---------- RECORD EXCERPTS ----------

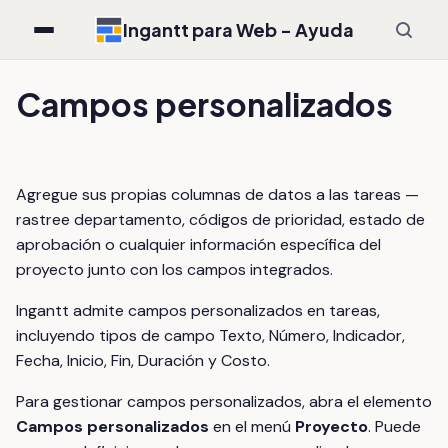
Ingantt para Web - Ayuda
Campos personalizados
Agregue sus propias columnas de datos a las tareas —
rastree departamento, códigos de prioridad, estado de
aprobación o cualquier información específica del
proyecto junto con los campos integrados.
Ingantt admite campos personalizados en tareas,
incluyendo tipos de campo Texto, Número, Indicador,
Fecha, Inicio, Fin, Duración y Costo.
Para gestionar campos personalizados, abra el elemento
Campos personalizados
en el menú
Proyecto
. Puede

----------

DESCRIPTION OF THE TASK → Your reply must match the data above line for line, except that it holds no pictures.

FINAL ANSWER →
Ingantt para Web - Ayuda
Campos personalizados
Agregue sus propias columnas de datos a las tareas —
rastree departamento, códigos de prioridad, estado de
aprobación o cualquier información específica del
proyecto junto con los campos integrados.
Ingantt admite campos personalizados en tareas,
incluyendo tipos de campo Texto, Número, Indicador,
Fecha, Inicio, Fin, Duración y Costo.
Para gestionar campos personalizados, abra el elemento
Campos personalizados
en el menú
Proyecto
. Puede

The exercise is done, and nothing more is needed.